**EXERCISE DETAILS:** Using the records that appear below, write out exactly the lines from the one with "- [ ] Regular Expressions" through the one with "- [ ] File Permissions", keeping both end lines.

**RECORDS TO USE:**

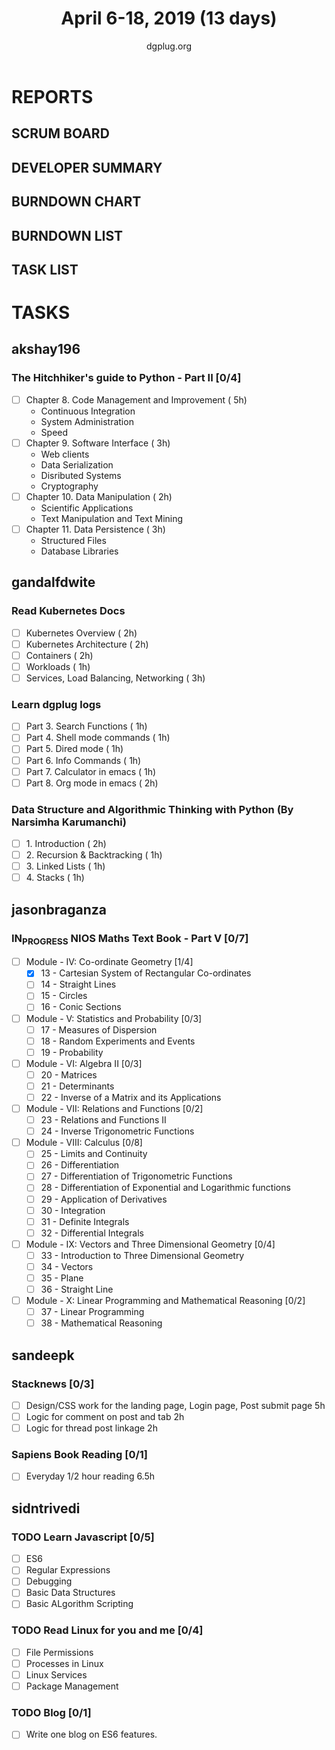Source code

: #+TITLE: April 6-18, 2019 (13 days)
#+AUTHOR: dgplug.org
#+EMAIL: users@lists.dgplug.org
#+PROPERTY: Effort_ALL 0 0:05 0:10 0:30 1:00 2:00 3:00 4:00
#+COLUMNS: %35ITEM %TASKID %OWNER %3PRIORITY %TODO %5ESTIMATED{+} %3ACTUAL{+}
* REPORTS
** SCRUM BOARD
#+BEGIN: block-update-board
#+END:
** DEVELOPER SUMMARY
#+BEGIN: block-update-summary
#+END:
** BURNDOWN CHART
#+BEGIN: block-update-graph
#+END:
** BURNDOWN LIST
#+PLOT: title:"Burndown" ind:1 deps:(3 4) set:"term dumb" set:"xtics scale 0.5" set:"ytics scale 0.5" file:"burndown.plt" set:"xrange [0:17]"
#+BEGIN: block-update-burndown
#+END:
** TASK LIST
#+BEGIN: columnview :hlines 2 :maxlevel 5 :id "TASKS"
#+END:
* TASKS
  :PROPERTIES:
  :ID:       TASKS
  :SPRINTLENGTH: 13
  :SPRINTSTART: <2019-04-06 Sat>
  :wpd-akshay196: 1
  :wpd-gandalfdwite: 2
  :wpd-jasonbraganza: 3
  :wpd-sandeepk: 1.2
  :wpd-sidntrivedi: 1
  :END:
** akshay196
*** The Hitchhiker's guide to Python - Part II [0/4]
    :PROPERTIES:
    :ESTIMATED: 13
    :ACTUAL:
    :OWNER: akshay196
    :ID: READ.1553004553
    :TASKID: READ.1553004553
    :END:
     - [ ] Chapter 8. Code Management and Improvement  ( 5h)
       - Continuous Integration
       - System Administration
       - Speed
     - [ ] Chapter 9. Software Interface               ( 3h)
       - Web clients
       - Data Serialization
       - Disributed Systems
       - Cryptography
     - [ ] Chapter 10. Data Manipulation               ( 2h)
       - Scientific Applications
       - Text Manipulation and Text Mining
     - [ ] Chapter 11. Data Persistence                ( 3h)
       - Structured Files
       - Database Libraries

** gandalfdwite
*** Read Kubernetes Docs
   :PROPERTIES:
   :ESTIMATED: 10
   :ACTUAL:
   :OWNER: gandalfdwite
   :ID: READ.1554610265
   :TASKID: READ.1554610265
   :END:
   - [ ] Kubernetes Overview                      ( 2h)
   - [ ] Kubernetes Architecture                  ( 2h)
   - [ ] Containers                               ( 2h)
   - [ ] Workloads                                ( 1h)
   - [ ] Services, Load Balancing, Networking     ( 3h)
*** Learn dgplug logs
   :PROPERTIES:
   :ESTIMATED: 7
   :ACTUAL:
   :OWNER: gandalfdwite
   :ID: READ.1554610334
   :TASKID: READ.1554610334
   :END:
     - [ ] Part 3. Search Functions      ( 1h)
     - [ ] Part 4. Shell mode commands   ( 1h)
     - [ ] Part 5. Dired mode            ( 1h)
     - [ ] Part 6. Info Commands         ( 1h)
     - [ ] Part 7. Calculator in emacs   ( 1h)
     - [ ] Part 8. Org mode in emacs     ( 2h)
*** Data Structure and Algorithmic Thinking with Python (By Narsimha Karumanchi)
   :PROPERTIES:
   :ESTIMATED: 5
   :ACTUAL:
   :OWNER: gandalfdwite
   :ID: READ.1554610422
   :TASKID: READ.1554610422
   :END:
    - [ ] 1. Introduction                      ( 2h)
    - [ ] 2. Recursion & Backtracking          ( 1h)
    - [ ] 3. Linked Lists                      ( 1h)
    - [ ] 4. Stacks                            ( 1h)

** jasonbraganza
*** IN_PROGRESS NIOS Maths Text Book - Part V [0/7]
   :PROPERTIES:
   :ESTIMATED: 39
   :ACTUAL:   5.95
   :OWNER: jasonbraganza
   :ID: READ.1552291497
   :TASKID: READ.1552291497
   :END:
   :LOGBOOK:
   CLOCK: [2019-04-08 Mon 10:00]--[2019-04-08 Mon 12:53] =>  2:53
   CLOCK: [2019-04-07 Sun 14:44]--[2019-04-07 Sun 16:25] =>  1:41
   CLOCK: [2019-04-07 Sun 11:46]--[2019-04-07 Sun 13:09] =>  1:23
   :END:
    - [-] Module - IV: Co-ordinate Geometry [1/4]
      - [X] 13 - Cartesian System of Rectangular Co-ordinates
      - [ ] 14 - Straight Lines
      - [ ] 15 - Circles
      - [ ] 16 - Conic Sections
    - [ ] Module - V: Statistics and Probability [0/3]
      - [ ] 17 - Measures of Dispersion
      - [ ] 18 - Random Experiments and Events
      - [ ] 19 - Probability
    - [ ] Module - VI: Algebra II [0/3]
      - [ ] 20 - Matrices
      - [ ] 21 - Determinants
      - [ ] 22 - Inverse of a Matrix and its Applications
    - [ ] Module - VII: Relations and Functions [0/2]
      - [ ] 23 - Relations and Functions II
      - [ ] 24 - Inverse Trigonometric Functions
    - [ ] Module - VIII: Calculus [0/8]
      - [ ] 25 -  Limits and Continuity
      - [ ] 26 - Differentiation
      - [ ] 27 - Differentiation of Trigonometric Functions
      - [ ] 28 - Differentiation of Exponential and Logarithmic functions
      - [ ] 29 - Application of Derivatives
      - [ ] 30 - Integration
      - [ ] 31 - Definite Integrals
      - [ ] 32 - Differential Integrals
    - [ ] Module - IX: Vectors and Three Dimensional Geometry [0/4]
      - [ ] 33 - Introduction to Three Dimensional Geometry
      - [ ] 34 - Vectors
      - [ ] 35 - Plane
      - [ ] 36 - Straight Line
    - [ ] Module - X: Linear Programming and Mathematical Reasoning [0/2]
      - [ ] 37 - Linear Programming
      - [ ] 38 - Mathematical Reasoning
** sandeepk
*** Stacknews [0/3]
    :PROPERTIES:
    :ESTIMATED: 9
    :ACTUAL:
    :OWNER: sandeepk
    :ID: DEV.1552226887
    :TASKID: DEV.1552226887
    :END:
    - [ ] Design/CSS work for the landing page, Login page, Post submit page 5h
    - [ ] Logic for comment on post and tab 2h 
    - [ ] Logic for thread post linkage 2h
*** Sapiens Book Reading [0/1]
    :PROPERTIES:
    :ESTIMATED: 6.5
    :ACTUAL:
    :OWNER: sandeepk
    :ID: READ.1554403369
    :TASKID: READ.1554403369
    :END:
    - [ ] Everyday 1/2 hour reading 6.5h

** sidntrivedi
*** TODO Learn Javascript [0/5]
   :PROPERTIES:
   :ESTIMATED: 6
   :ACTUAL:
   :OWNER: sidntrivedi
   :ID: READ.1554709767
   :TASKID: READ.1554709767
   :END:
   - [ ] ES6
   - [ ] Regular Expressions
   - [ ] Debugging
   - [ ] Basic Data Structures
   - [ ] Basic ALgorithm Scripting
*** TODO Read Linux for you and me [0/4]
   :PROPERTIES:
   :ESTIMATED: 5
   :ACTUAL:
   :OWNER: sidntrivedi
   :ID: READ.1554709804
   :TASKID: READ.1554709804
   :END:
   - [ ] File Permissions
   - [ ] Processes in Linux
   - [ ] Linux Services
   - [ ] Package Management
*** TODO Blog [0/1]
    :PROPERTIES:
    :ESTIMATED: 2
    :ACTUAL:
    :OWNER: sidntrivedi
    :ID: WRITE.1539072660
    :TASKID: WRITE.1539072660
    :END:      
    - [ ] Write one blog on ES6 features.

**TASK OUTPUT:**
   - [ ] Regular Expressions
   - [ ] Debugging
   - [ ] Basic Data Structures
   - [ ] Basic ALgorithm Scripting
*** TODO Read Linux for you and me [0/4]
   :PROPERTIES:
   :ESTIMATED: 5
   :ACTUAL:
   :OWNER: sidntrivedi
   :ID: READ.1554709804
   :TASKID: READ.1554709804
   :END:
   - [ ] File Permissions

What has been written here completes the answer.